DATA TO EXAMINE below:
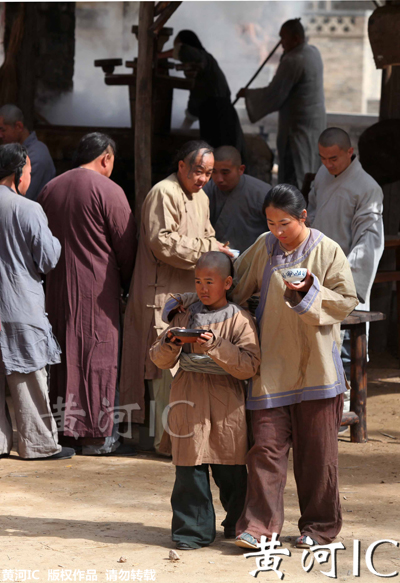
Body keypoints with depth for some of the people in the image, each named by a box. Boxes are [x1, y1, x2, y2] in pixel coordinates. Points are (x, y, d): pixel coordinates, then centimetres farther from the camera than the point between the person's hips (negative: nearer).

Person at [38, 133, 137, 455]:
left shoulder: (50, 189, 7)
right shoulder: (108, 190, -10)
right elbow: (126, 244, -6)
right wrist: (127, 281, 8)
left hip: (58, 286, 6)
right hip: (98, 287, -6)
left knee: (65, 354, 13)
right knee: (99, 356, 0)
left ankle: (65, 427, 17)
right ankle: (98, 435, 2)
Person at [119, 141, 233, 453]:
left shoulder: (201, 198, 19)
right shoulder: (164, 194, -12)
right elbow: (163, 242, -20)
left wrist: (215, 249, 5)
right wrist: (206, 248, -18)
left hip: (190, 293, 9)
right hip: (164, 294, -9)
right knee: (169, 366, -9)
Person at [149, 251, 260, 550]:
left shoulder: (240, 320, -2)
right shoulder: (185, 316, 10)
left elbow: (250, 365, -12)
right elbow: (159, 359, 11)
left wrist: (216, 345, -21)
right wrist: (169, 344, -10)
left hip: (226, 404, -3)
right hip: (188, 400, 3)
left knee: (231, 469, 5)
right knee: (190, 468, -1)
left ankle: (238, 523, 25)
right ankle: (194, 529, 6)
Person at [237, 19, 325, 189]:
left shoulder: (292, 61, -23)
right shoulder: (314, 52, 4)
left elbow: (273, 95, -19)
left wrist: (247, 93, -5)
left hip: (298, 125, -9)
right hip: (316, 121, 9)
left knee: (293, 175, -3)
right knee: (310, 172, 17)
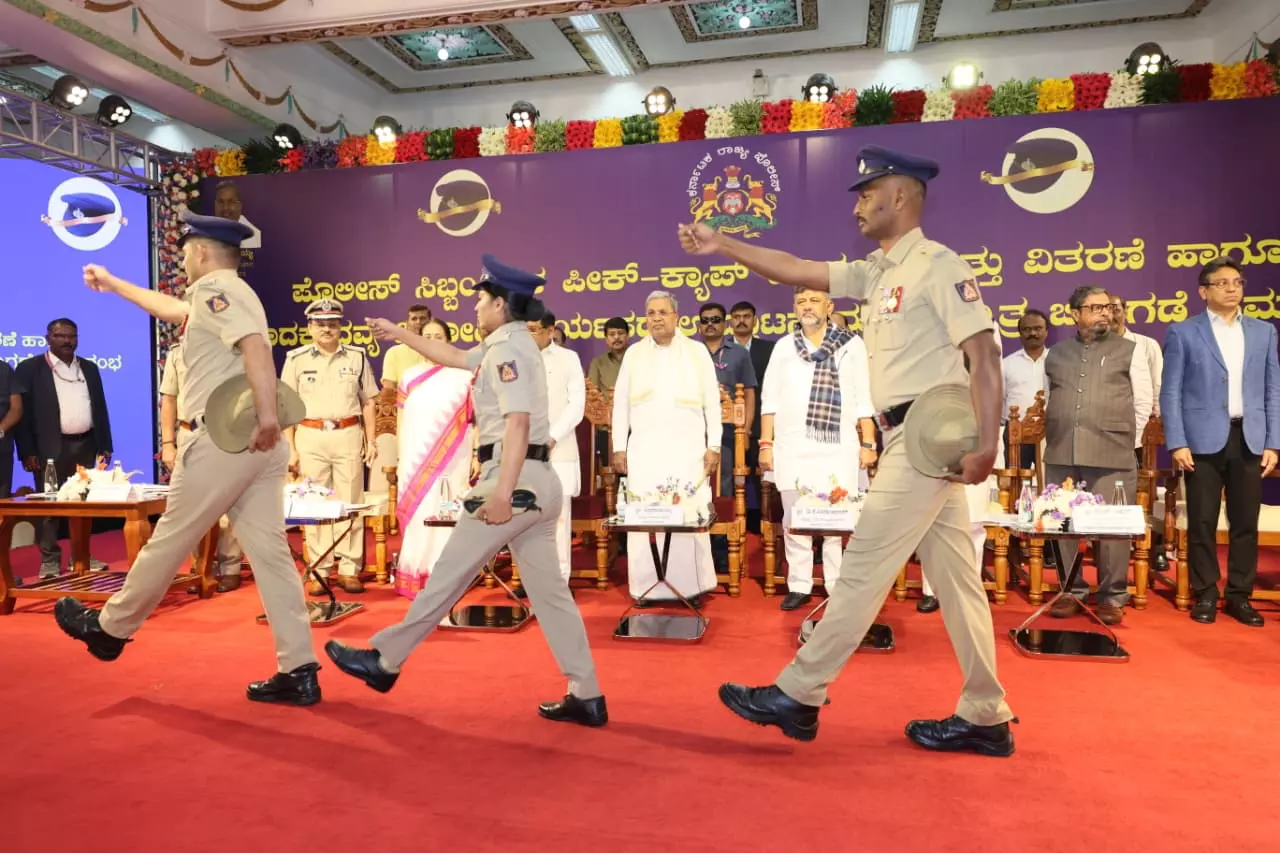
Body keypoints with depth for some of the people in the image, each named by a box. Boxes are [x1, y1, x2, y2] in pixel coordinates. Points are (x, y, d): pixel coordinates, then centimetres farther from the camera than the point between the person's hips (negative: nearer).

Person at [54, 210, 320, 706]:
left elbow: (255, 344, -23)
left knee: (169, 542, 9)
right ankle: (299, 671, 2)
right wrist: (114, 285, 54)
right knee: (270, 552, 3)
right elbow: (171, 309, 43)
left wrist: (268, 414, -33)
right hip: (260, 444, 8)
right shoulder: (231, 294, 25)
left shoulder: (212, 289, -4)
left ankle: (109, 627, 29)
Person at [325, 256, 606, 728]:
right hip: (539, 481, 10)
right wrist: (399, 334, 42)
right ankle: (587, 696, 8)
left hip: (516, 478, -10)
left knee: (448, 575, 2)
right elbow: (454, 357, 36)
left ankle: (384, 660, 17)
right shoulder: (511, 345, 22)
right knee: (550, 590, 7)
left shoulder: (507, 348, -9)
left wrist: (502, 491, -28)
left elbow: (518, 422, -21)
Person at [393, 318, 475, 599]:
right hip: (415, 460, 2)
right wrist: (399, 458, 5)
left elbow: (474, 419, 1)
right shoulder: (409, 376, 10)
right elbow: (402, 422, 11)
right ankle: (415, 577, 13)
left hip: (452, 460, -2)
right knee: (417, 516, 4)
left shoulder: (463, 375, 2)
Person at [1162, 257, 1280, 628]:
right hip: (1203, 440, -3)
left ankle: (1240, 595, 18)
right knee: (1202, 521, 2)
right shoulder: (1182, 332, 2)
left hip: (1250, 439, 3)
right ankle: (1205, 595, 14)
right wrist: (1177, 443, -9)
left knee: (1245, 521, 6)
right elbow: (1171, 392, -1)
End of DATA TO EXAMINE.
> _TASK REQUIREMENTS_
Set down every line of both records above word for word, leaving out the pictures.

> _ANSWER AREA_
Body keypoints with depth for some of the people in the image, each named by a box. Boxes are [x1, y1, x2, y2] in pixel coordinates. Points are (x, y, d): pixel coordinates, then centimetres farther from the camera than the point between the person's hips (negative: nearer).

Person at [38, 133, 137, 455]:
left shoulder: (50, 189, 7)
right shoulder: (108, 190, -10)
right elbow: (126, 244, -6)
right wrist: (127, 281, 8)
left hip: (58, 286, 6)
right hip: (98, 287, -6)
left knee: (65, 354, 13)
right knee: (99, 356, 0)
left ankle: (65, 427, 17)
right ankle: (98, 435, 2)
Person at [119, 141, 233, 453]:
left shoulder: (201, 198, 19)
right shoulder: (164, 194, -12)
right elbow: (163, 242, -20)
left wrist: (215, 249, 5)
right wrist: (206, 248, -18)
left hip: (190, 293, 9)
right hip: (164, 294, -9)
right knee: (169, 366, -9)
Person at [149, 251, 260, 550]:
left shoulder: (240, 320, -2)
right shoulder: (185, 316, 10)
left elbow: (250, 365, -12)
right elbow: (159, 359, 11)
left wrist: (216, 345, -21)
right wrist: (169, 344, -10)
left hip: (226, 404, -3)
right hip: (188, 400, 3)
left knee: (231, 469, 5)
right knee: (190, 468, -1)
left ankle: (238, 523, 25)
right ankle: (194, 529, 6)
Person at [237, 19, 325, 189]:
left shoulder: (292, 61, -23)
right shoulder: (314, 52, 4)
left elbow: (273, 95, -19)
left wrist: (247, 93, -5)
left hip: (298, 125, -9)
right hip: (316, 121, 9)
left knee: (293, 175, -3)
right knee: (310, 172, 17)
Body keypoints with depth for some of the people in the image, each named by a box. Boxes are [x1, y1, x2, y2] in pixel coordinates. Points are (x, y, d): pixel coordinates, then centimetres farther from the camera than the point between the person's hips (negative: nearer).

Person at [54, 210, 320, 706]:
left elbow: (255, 344, -23)
left knee: (169, 542, 9)
right ankle: (299, 671, 2)
right wrist: (114, 285, 54)
right knee: (270, 552, 3)
right elbow: (171, 309, 43)
left wrist: (268, 414, -33)
right hip: (260, 444, 8)
right shoulder: (231, 294, 25)
left shoulder: (212, 289, -4)
left ankle: (109, 627, 29)
Person at [325, 256, 606, 728]:
right hip: (539, 481, 10)
right wrist: (399, 334, 42)
right ankle: (587, 696, 8)
left hip: (516, 478, -10)
left knee: (448, 575, 2)
right elbow: (454, 357, 36)
left ankle: (384, 660, 17)
right shoulder: (511, 345, 22)
right knee: (550, 590, 7)
left shoulder: (507, 348, -9)
left wrist: (502, 491, -28)
left elbow: (518, 422, -21)
Person at [393, 318, 475, 599]:
right hip: (415, 460, 2)
right wrist: (399, 458, 5)
left elbow: (474, 419, 1)
right shoulder: (409, 376, 10)
right elbow: (402, 422, 11)
right ankle: (415, 577, 13)
left hip: (452, 460, -2)
right knee: (417, 516, 4)
left shoulder: (463, 375, 2)
Person at [1162, 257, 1280, 628]:
right hip: (1203, 440, -3)
left ankle: (1240, 595, 18)
right knee: (1202, 521, 2)
right shoulder: (1182, 332, 2)
left hip: (1250, 439, 3)
right ankle: (1205, 595, 14)
right wrist: (1177, 443, -9)
left knee: (1245, 521, 6)
right elbow: (1171, 392, -1)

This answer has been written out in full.